Just a quick post with some additions to situation covered in
Just a short recap:
- customer experienced long timeout(slow connection) doing tnsping to 11.2 database running on AIX when DNS server was unreachable;
” tnsping ‘ (DESCRIPTION = (ADDRESS = (PROTOCOL = TCP)(HOST = dns-hostname)(PORT = 1521))\ (CONNECT_DATA = (SERVER = DEDICATED) (SERVICE_NAME = XXX)))’
TNS Ping Utility for IBM/AIX RISC System/6000: Version 188.8.131.52.0 – Production
Attempting to contact (DESCRIPTION = (ADDRESS = (PROTOCOL = TCP)(HOST = dns-hostname)(PORT = 1521)) (CONNECT_DATA = (SERVER = DEDICATED) (SERVICE_NAME = XXX)))
OK (150010 msec)
- issue was because of IPv6 support was included in Oracle 11g and even if connection hostname was resolved by /etc/hosts to IPv4 client tried to resolve it to IPv6 address too.

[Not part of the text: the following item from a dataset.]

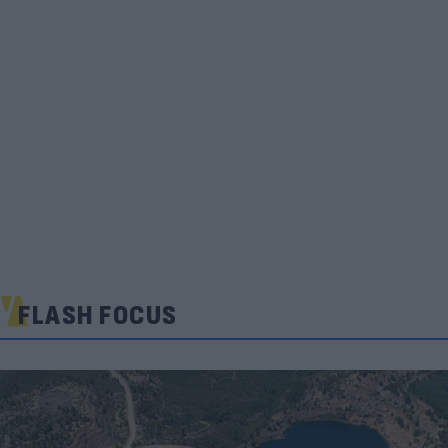
FLASH FOCUS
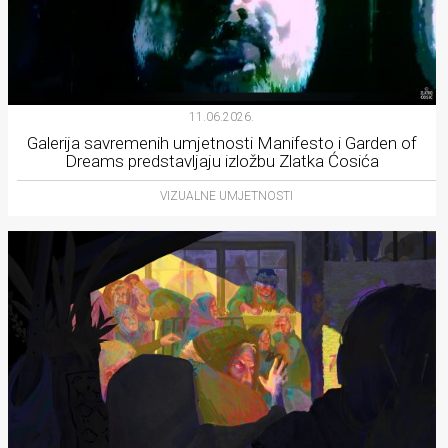
11.06.2026.
Galerija savremenih umjetnosti Manifesto i Garden of
Dreams predstavljaju izložbu Zlatka Ćosića
VIZUALNE UMJETNOSTI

- issue was fixed by replacing local, bind by local4, bind4 in the /etc/netsvc.conf.
So why I’m doing this recap ?
It’s because of mentioned problem was only a part of issue faced during IBM PowerHA(HACMP) cluster with oracle resources testing.
- two nodes cluster IBM PowerHA(HACMP)
- oracle database software was installed on both nodes
- single-instance(no RAC) database was created
- IBM PowerHA(HACMP) is used as a fail-over solution
- oracle listener and instance were configured as cluster resources
- everything was working as expected, including services fail-over to another node in a case of node failure
- during one of the test DNS server became inaccessible
- IBM PowerHA(HACMP) tried to check oracle listener, but wasn’t able to do it because of tnsping responded only after 150 seconds, but cluster resource timeout was lower than 150 seconds
- IBM PowerHA(HACMP) stopped all cluster resource including oracle database, listener, shared disk resource, etc and failed over to second node
- at the second node situation was the same, so IBM PowerHA(HACMP) wasn’t able to check cluster resources after startup and decided to stop them all too.
- no fail-over to the first node
- cluster was completely down because of DNS issue when dns host name wasn’t resolved to IPv6 locally
That’s complete small story about the whole IBM PowerHA(HACMP) cluster unavailability because of IPv6 support included in Oracle 11g and DNS issue.
PS: I remember at least one more issue similar to this – when cluster manager tried to check cluster resource and wasn’t able to do it because of some issue. It decided that resource was dead and was just killing production oracle database.